> **What you are asked to do**
Find the lines in the records below that contain "knee", and report each of them.
= = = = =
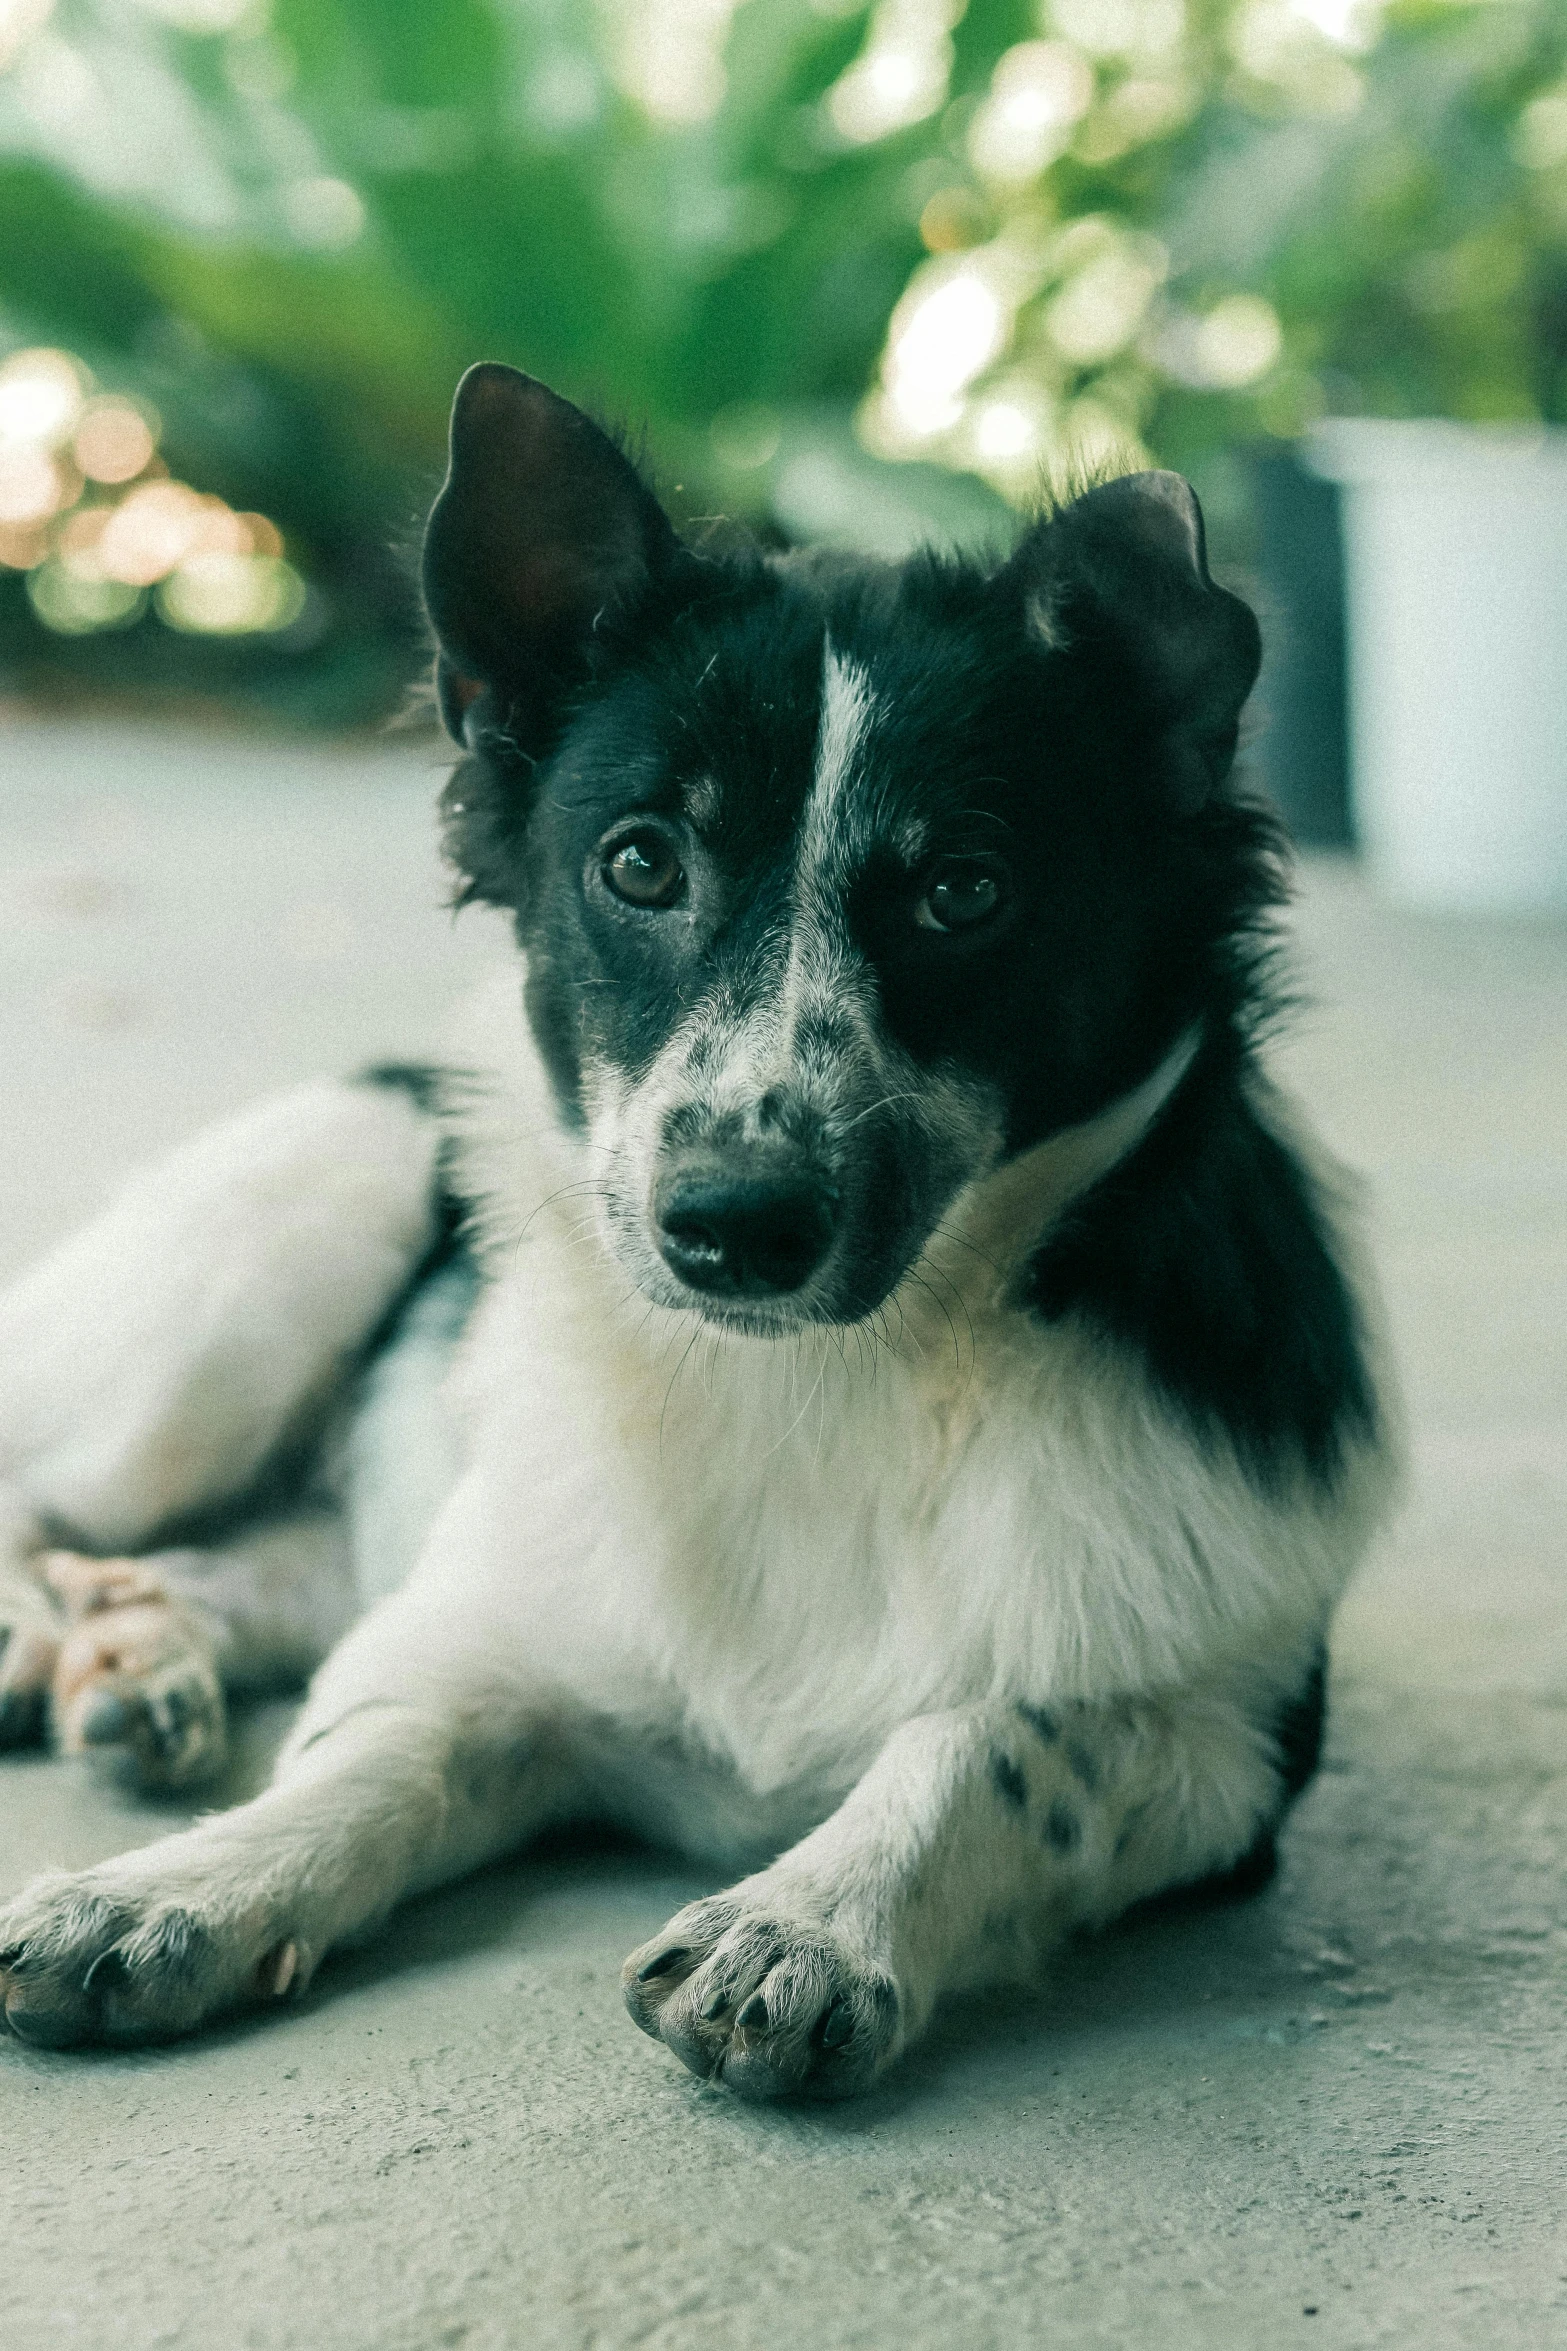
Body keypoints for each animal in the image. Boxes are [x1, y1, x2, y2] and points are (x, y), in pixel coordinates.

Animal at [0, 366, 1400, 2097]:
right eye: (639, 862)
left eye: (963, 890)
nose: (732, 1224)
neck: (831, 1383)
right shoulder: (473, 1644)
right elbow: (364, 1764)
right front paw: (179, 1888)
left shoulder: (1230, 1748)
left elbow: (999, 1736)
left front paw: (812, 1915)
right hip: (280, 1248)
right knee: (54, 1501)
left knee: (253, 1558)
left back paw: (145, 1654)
= = = = =
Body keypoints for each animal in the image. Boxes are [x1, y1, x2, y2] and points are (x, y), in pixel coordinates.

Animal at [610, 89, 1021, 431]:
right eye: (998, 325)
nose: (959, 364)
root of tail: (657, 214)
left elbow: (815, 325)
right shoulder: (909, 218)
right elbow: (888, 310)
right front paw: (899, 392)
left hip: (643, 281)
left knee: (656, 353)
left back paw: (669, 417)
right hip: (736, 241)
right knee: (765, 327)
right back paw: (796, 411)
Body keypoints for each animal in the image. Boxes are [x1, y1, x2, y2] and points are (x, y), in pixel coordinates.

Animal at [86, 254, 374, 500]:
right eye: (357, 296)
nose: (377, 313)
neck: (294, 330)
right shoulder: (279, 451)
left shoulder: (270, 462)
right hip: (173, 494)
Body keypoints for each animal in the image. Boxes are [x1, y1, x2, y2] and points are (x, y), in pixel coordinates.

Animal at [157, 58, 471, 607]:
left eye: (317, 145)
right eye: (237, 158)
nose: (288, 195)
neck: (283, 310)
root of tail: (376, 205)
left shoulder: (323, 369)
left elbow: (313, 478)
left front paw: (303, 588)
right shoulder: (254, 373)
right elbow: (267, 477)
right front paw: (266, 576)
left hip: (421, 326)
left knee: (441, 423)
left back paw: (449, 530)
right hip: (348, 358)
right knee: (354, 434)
= = = = =
> **Exercise solution**
right knee: (54, 1501)
left knee: (253, 1558)
left knee: (656, 353)
right knee: (765, 327)
left knee: (441, 423)
right knee: (354, 434)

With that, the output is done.